Manx Independent
- Type: Weekly newspaper
- Owner(s): Isle of Man Newspapers
- Publisher: Tindle
- Founded: 1987

= Manx Independent =

Newspaper on the Isle of Man

The Manx Independent is a tabloid weekly newspaper in the Isle of Man. It is published every Friday.

It is owned by Isle of Man Newspapers, which is now part of Tindle Newspapers.

Its sister weekly newspapers are the Isle of Man Courier and the Isle of Man Examiner.

==History==
It was founded as a broadsheet in 1987 after a strike that closed the Isle of Man Examiner, the Isle of Man Times, the Isle of Man Gazette and the Manx Star.
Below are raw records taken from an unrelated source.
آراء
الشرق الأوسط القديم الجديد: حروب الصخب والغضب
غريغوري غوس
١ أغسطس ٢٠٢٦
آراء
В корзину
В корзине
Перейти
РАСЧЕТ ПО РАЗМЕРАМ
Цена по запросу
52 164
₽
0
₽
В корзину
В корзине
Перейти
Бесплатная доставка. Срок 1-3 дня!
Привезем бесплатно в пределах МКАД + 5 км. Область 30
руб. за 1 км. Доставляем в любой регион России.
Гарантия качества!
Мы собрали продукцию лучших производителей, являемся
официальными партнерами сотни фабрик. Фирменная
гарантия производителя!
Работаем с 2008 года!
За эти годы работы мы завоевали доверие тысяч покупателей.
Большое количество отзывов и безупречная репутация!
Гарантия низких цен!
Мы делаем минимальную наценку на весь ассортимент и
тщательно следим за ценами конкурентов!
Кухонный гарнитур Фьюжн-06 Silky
The Isle of Man Examiner title was later revived by the Halifax Courier Group, owner of the Isle of Man Courier.

The original concept for the Manx Independent came from a local Manx man named Harold Stanley Corlett, affectionately known as Stan Corlett (1934-1992) son of Edith Isabel (Taggart) and James Stanley Corlett. Stan Corlett (Director at Mercantile) previously served as a councillor for Wokingham and had also taught economics at Ashridge Business School in Hertfordshire returned to the Isle of Man in 1976 at the age of 43 with the mission of finding a way to "Give a voice to the Manx people". Later he was to join the Mercantile Group and see his dream become a reality in developing a newspaper that was unafraid to cover current issues affecting the island's residents.
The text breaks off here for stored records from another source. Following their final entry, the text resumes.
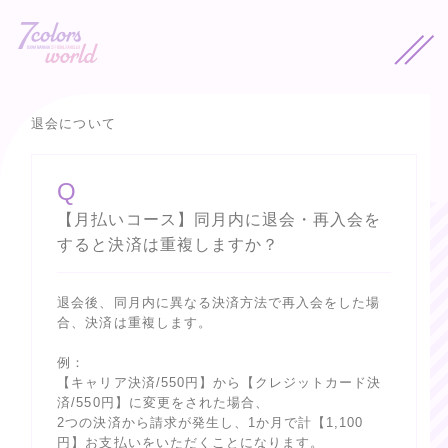
退会について
Q
【月払いコース】同月内に退会・再入会を
すると決済は重複しますか？
退会後、同月内に異なる決済方法で再入会をした場
合、決済は重複します。
例：
【キャリア決済/550円】から【クレジットカード決
済/550円】に変更をされた場合、
2つの決済から請求が発生し、1か月で計【1,100
円】お支払いをいただくことになります。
For a short time the Manx Independent was published three times a week, produced by the former IOM Weekly Times staff and edited by Simon Richardson. It then became a twice-weekly tabloid, originally owned by Mercantile Publishers and then sold to Morton Newspapers from Northern Ireland in the early 1992.

It was sold to rival newspaper group Isle of Man Newspapers in 1993, resulting in closure and the redundancy of all staff. It was later revived in that year in its current weekly format.